To do
a) In the Moon project description, what is the minimum number of nights of observations that must be turned in?
b) From the Moon project description, copy word for word everything from "In this project, you" down to "to full moon.".

Source text
=-=-=-=-=
ASTR1001 University of Colorado Observing the Moon Project 1
Project 1: Observing the Moon (180 points)
In this project, you will observe the Moon and its position in the evening sky every night for approximately 2 weeks as it goes from new moon to full moon.
To find out the date of the next new moon, just look at almost any calendar. You can usually begin your observations a few days after the date of new moon, when you will see the moon as a thin crescent in the west just after sunset. For this activity to be successful, your observations must be made at the same time every day. Select a time in the evening that is most convenient for you (between 8 pm and 11 pm is probably best), and be sure to make your observation at this time every day. If you choose to do your observations later in the evening, you will have to wait a day or two longer after the new moon before the moon will be visible.
Your sketches must be made with your own hands and a pen/pencil/crayon/marker on a real physical piece of paper. At the end of the project you will need to take digital pictures or make scans of your paper sketches. Then upload your sketches as well as your answers to the questions below.
Obviously, you cannot make observations when it is cloudy or raining, which is beyond your control. However I do require that to complete this project, you must turn in a minimum of seven nights observations. All of your sketches must be based on observations that you make yourself with your own eyes. If you don’t see the moon with your own eyes on a particular night, do not make a sketch for that night. If you have a long stretch of really bad weather, you may have to wait for next month. If this becomes a problem, please contact me.
We recommend that you do not turn in this project until you have completed the course through assignment 4, so that you have thoroughly studied the concepts that we’ll be using. In particular, make sure that you have carefully learned unit 1.4. If you have any questions, please don’t hesitate to send me an e-mail,and I’ll be happy to help out.
A. (15 pts) Make each sketch on a separate piece of blank paper.
B. (15 pts) List the date and time when you made the observation at the top of each sketch.
C.(15 pts) Identify the phase of the moon at the top of each sketch.
D. (15 pts) Clearly show what part of the moon is lit up and what part is in shadow.
E. (15 pts) Clearly show the position of the moon in the sky. Your sketch should indicate not only how high high in the sky the Moon is (i.e. low near the horizon or high near the zenith), but also the direction in which the Moon is to be found (i.e. Northeast, East, Southeast, South, Southwest, etc.). (Remember that if you are facing South and looking UP at the sky, then West will be to your right, and East to your left. This is the opposite of how we draw maps with West at the left and East at the right.)
=-=-=-=-=
Excerpted data
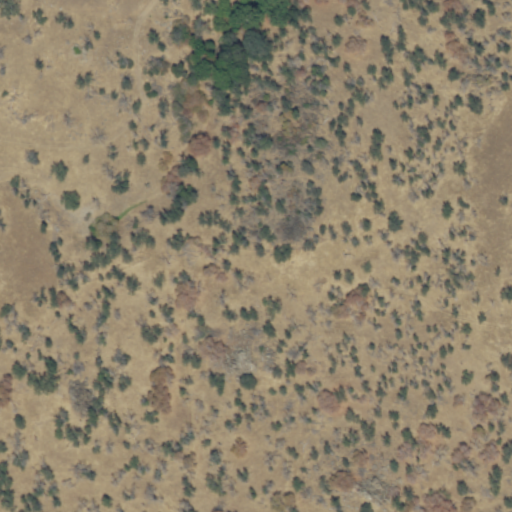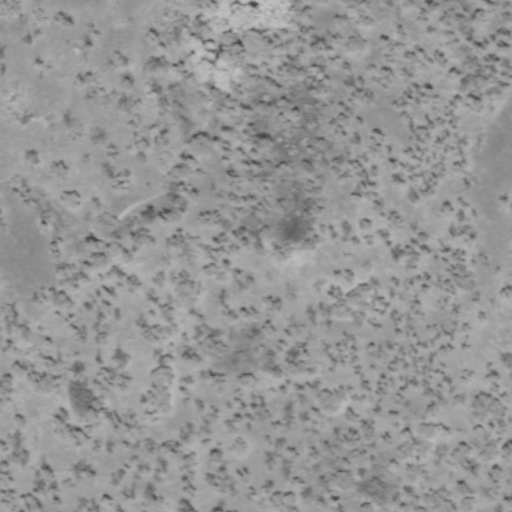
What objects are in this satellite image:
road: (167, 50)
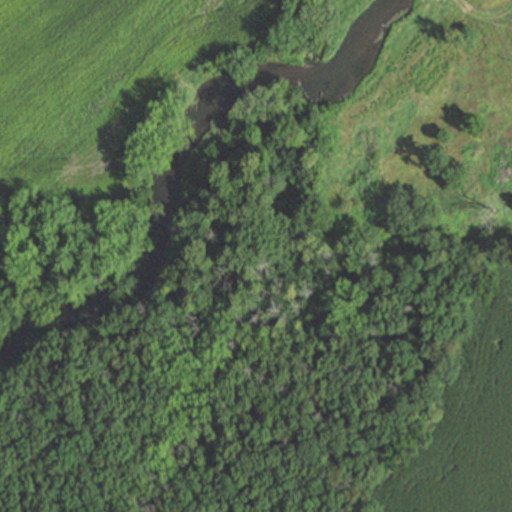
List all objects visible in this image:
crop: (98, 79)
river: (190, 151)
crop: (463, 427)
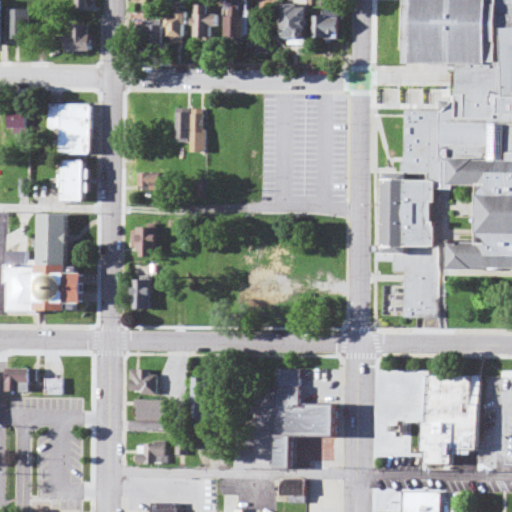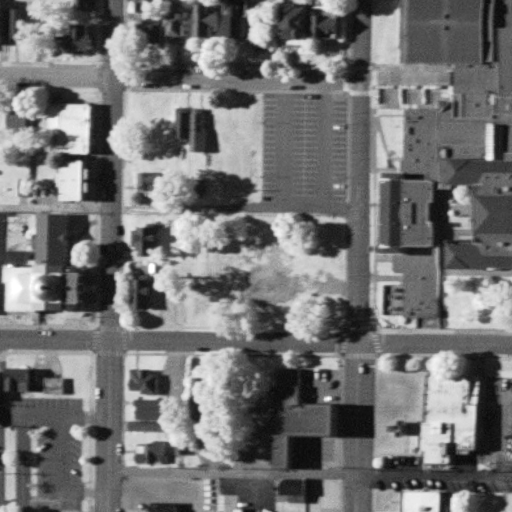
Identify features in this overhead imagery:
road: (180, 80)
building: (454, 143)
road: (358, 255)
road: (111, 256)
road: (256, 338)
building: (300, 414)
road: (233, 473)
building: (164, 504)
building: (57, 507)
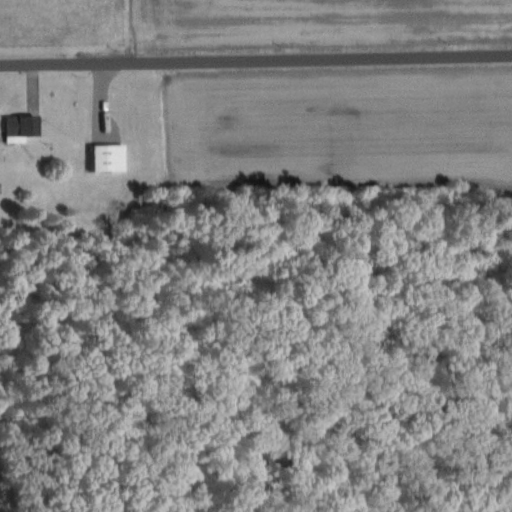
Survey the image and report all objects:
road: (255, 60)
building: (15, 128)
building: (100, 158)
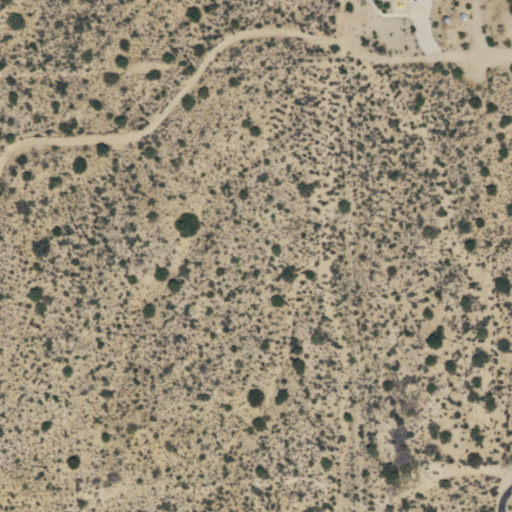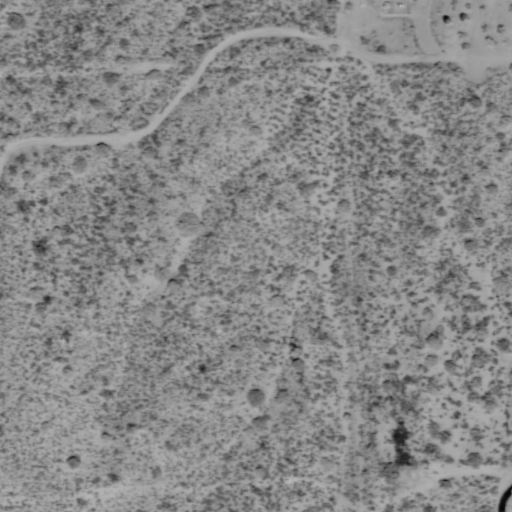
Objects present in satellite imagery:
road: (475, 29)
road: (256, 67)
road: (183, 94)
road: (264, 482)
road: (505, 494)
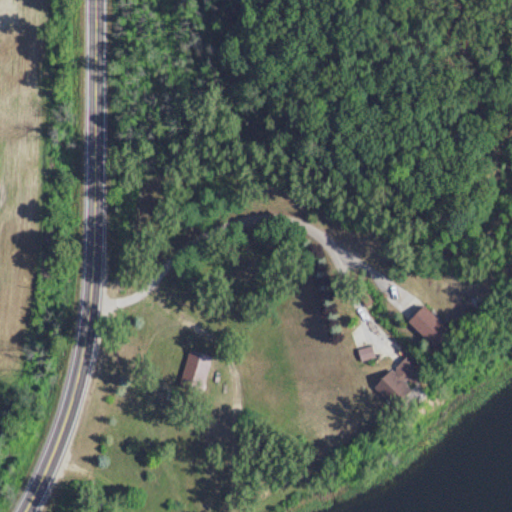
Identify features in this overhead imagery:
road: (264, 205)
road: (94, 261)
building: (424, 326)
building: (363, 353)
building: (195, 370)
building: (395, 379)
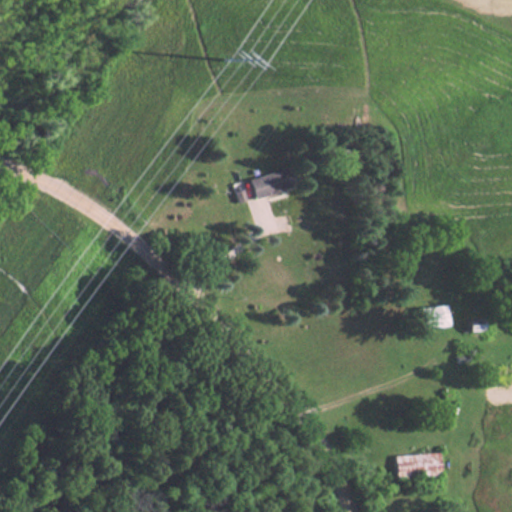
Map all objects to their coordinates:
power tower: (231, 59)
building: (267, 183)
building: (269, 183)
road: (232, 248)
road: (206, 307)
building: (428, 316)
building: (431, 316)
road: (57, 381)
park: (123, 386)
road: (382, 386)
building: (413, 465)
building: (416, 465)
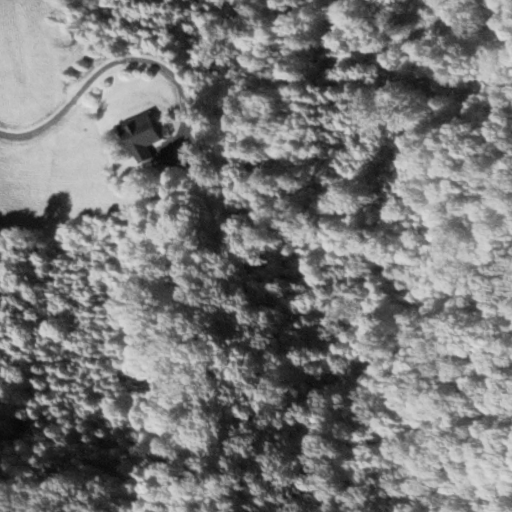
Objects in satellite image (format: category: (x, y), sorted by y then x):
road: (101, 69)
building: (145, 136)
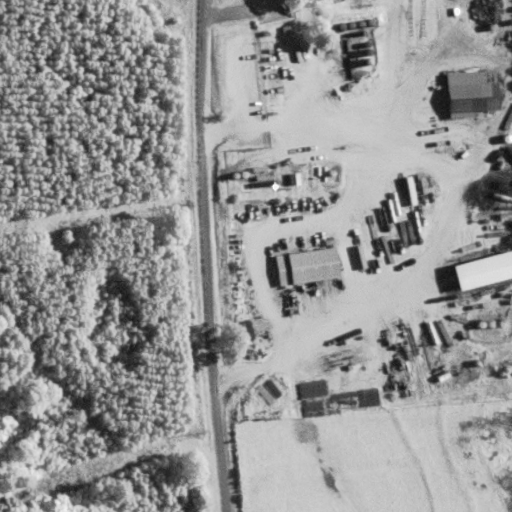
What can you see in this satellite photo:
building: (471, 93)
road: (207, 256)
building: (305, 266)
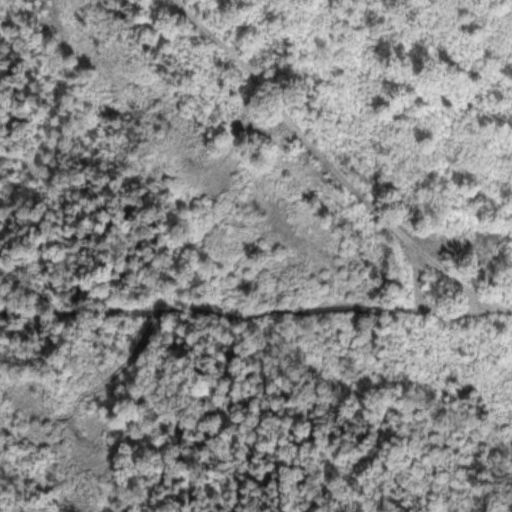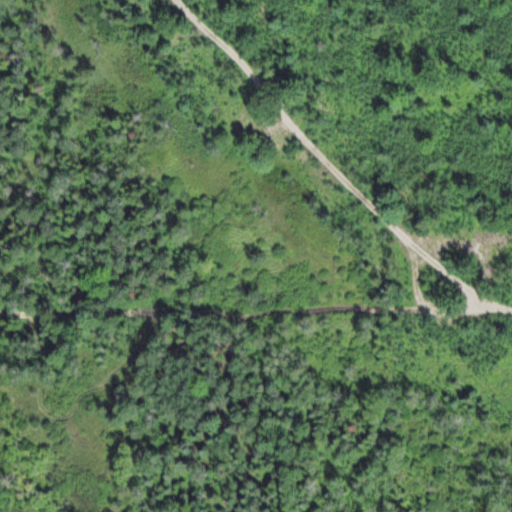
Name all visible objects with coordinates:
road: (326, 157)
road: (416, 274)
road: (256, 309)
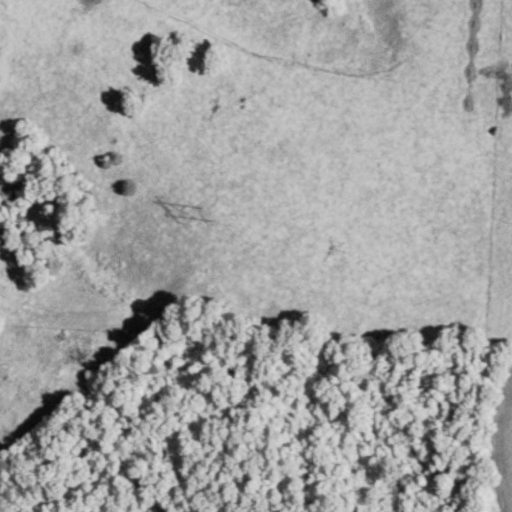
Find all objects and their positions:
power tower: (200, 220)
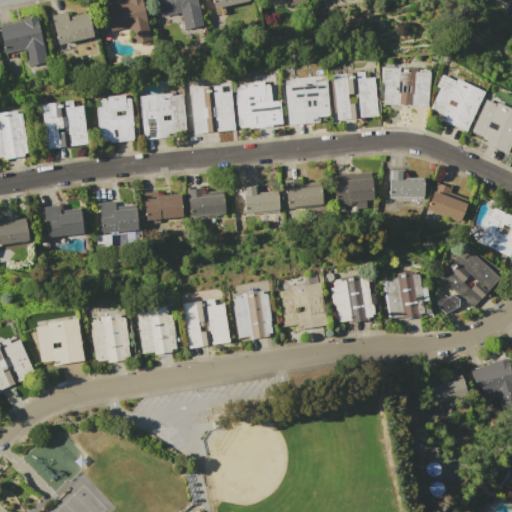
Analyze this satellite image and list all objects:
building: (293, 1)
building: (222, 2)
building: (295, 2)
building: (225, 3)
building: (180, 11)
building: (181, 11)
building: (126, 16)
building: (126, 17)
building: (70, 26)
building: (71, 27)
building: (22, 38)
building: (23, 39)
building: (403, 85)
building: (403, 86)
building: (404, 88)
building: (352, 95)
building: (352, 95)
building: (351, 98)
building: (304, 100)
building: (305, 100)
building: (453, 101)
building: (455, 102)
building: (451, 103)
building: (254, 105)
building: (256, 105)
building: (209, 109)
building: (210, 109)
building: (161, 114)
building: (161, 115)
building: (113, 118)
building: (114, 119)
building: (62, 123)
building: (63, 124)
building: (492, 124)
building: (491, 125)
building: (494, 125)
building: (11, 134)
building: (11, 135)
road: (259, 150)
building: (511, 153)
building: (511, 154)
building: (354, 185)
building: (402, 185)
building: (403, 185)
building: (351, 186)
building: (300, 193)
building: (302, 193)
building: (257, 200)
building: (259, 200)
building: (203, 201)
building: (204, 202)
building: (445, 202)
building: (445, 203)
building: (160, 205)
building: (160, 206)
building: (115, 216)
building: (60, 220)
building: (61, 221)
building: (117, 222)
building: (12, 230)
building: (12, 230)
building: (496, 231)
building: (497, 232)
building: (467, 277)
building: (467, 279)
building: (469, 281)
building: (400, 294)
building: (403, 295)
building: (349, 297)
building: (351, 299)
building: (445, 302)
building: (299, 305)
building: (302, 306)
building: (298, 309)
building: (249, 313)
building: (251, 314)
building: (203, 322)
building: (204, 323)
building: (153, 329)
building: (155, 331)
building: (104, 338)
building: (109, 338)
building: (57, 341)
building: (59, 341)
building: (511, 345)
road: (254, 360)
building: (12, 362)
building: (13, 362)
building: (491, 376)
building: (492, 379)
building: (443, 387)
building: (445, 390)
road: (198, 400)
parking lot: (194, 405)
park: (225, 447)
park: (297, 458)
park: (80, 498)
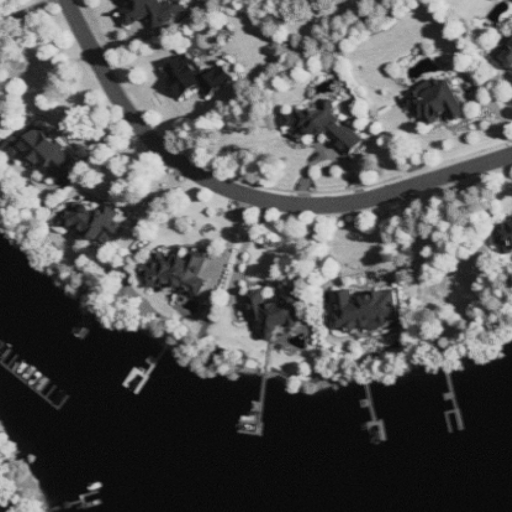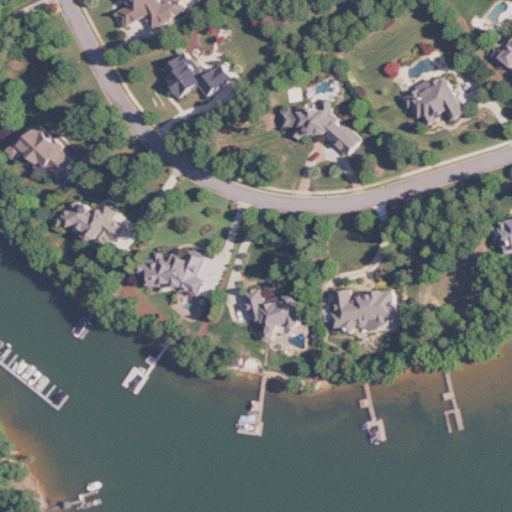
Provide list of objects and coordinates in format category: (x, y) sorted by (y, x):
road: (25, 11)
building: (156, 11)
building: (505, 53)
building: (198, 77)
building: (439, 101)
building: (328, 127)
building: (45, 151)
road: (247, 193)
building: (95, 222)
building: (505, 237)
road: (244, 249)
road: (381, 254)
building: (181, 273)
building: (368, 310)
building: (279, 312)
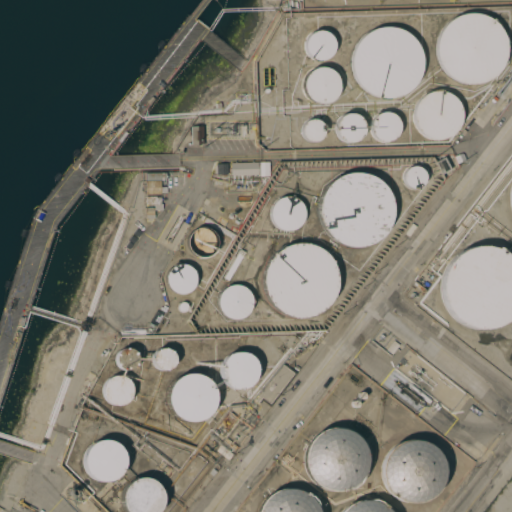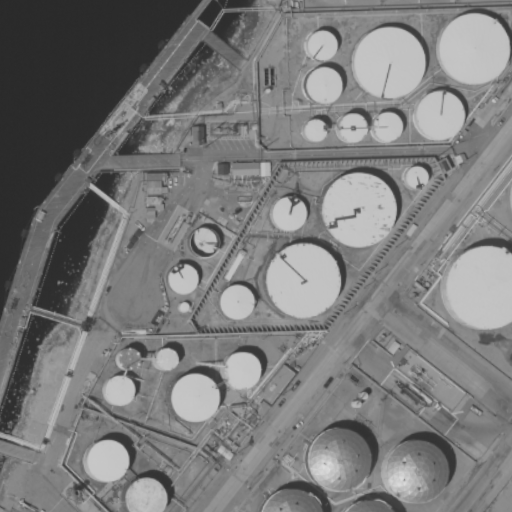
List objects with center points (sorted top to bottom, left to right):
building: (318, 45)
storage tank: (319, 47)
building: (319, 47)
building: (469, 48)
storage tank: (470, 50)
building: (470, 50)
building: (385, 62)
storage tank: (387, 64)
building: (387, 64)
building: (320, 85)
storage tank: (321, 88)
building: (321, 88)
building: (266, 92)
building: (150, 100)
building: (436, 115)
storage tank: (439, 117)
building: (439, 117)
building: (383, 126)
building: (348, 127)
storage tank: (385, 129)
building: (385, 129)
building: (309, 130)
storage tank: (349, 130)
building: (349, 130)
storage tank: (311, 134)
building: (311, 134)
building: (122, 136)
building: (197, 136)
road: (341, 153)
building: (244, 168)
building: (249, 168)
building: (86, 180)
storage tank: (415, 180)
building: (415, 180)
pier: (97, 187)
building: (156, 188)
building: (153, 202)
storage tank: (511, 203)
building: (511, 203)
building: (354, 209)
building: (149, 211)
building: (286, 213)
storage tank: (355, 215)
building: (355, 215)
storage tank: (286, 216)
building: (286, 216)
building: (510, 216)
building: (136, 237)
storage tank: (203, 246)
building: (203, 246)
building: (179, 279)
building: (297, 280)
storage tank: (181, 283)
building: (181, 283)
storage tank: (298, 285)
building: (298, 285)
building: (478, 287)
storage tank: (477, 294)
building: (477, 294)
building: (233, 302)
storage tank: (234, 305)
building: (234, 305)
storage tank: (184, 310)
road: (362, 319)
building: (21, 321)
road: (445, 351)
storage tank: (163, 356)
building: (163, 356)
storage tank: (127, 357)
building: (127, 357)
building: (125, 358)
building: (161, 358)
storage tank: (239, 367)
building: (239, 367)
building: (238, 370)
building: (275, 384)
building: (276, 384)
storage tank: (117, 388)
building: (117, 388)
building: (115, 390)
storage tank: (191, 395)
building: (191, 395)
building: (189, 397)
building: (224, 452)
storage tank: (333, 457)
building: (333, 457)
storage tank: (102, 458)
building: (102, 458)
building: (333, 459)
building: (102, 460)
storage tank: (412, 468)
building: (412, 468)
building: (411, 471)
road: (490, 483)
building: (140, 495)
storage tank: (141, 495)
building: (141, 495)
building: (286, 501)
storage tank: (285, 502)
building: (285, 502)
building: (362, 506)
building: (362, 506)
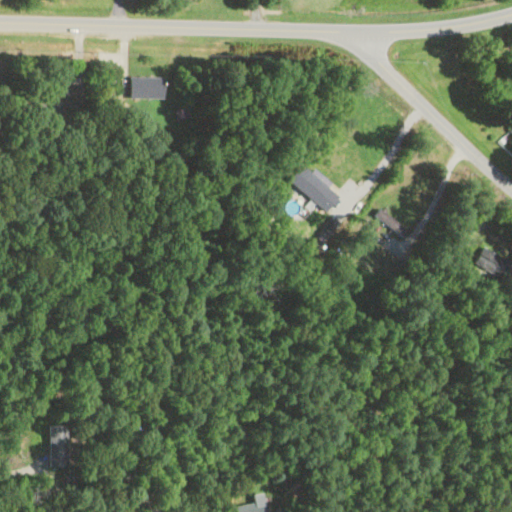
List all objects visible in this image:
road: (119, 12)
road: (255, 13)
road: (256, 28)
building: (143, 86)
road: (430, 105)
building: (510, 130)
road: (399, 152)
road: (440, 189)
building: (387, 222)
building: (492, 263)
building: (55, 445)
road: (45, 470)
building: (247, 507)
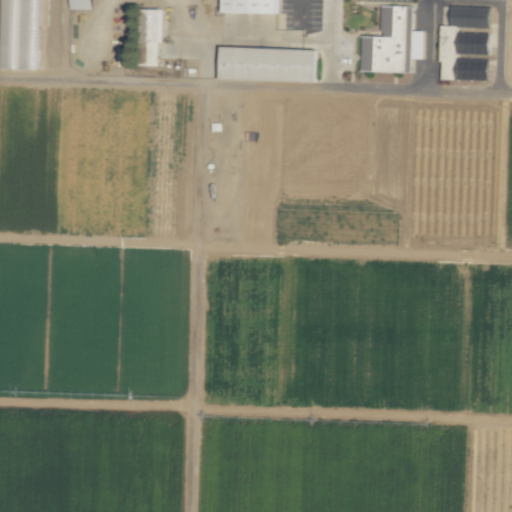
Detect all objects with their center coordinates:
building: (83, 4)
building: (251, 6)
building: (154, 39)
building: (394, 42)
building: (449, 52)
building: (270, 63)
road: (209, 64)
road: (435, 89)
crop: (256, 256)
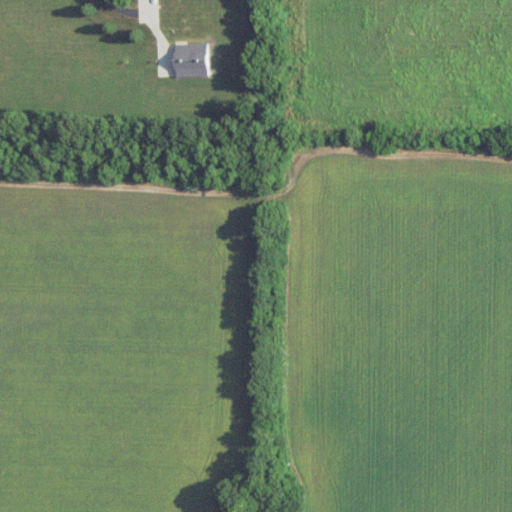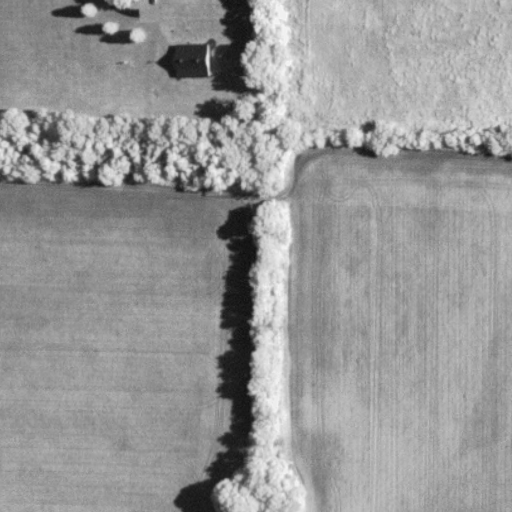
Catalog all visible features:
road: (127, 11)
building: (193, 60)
=-=-=-=-=
Per-task outputs
a) Seven nights.

b)
In this project, you will observe the Moon and its position in the evening sky every night for approximately 2 weeks as it goes from new moon to full moon.